* [Exercise instructions] Pull every "About" line out of the data below.

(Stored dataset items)

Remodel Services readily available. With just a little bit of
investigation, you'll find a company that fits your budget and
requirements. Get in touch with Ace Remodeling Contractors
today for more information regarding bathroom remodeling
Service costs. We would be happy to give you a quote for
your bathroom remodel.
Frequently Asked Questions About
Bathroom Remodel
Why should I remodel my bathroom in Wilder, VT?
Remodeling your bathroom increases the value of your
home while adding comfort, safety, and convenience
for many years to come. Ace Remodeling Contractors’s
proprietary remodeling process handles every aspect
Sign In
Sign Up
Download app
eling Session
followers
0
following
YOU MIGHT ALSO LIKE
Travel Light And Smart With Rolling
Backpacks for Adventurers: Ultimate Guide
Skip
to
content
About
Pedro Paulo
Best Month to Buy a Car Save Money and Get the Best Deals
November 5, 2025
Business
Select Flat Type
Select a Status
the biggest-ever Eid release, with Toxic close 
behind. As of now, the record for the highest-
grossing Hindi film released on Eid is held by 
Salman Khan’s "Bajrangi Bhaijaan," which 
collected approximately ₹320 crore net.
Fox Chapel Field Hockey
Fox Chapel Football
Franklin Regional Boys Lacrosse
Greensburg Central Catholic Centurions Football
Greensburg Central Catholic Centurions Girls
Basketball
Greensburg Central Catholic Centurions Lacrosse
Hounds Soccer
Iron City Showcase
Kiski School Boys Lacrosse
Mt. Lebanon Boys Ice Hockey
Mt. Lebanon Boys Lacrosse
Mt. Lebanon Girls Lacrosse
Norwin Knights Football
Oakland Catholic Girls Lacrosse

* [Solution to this task]
Frequently Asked Questions About
About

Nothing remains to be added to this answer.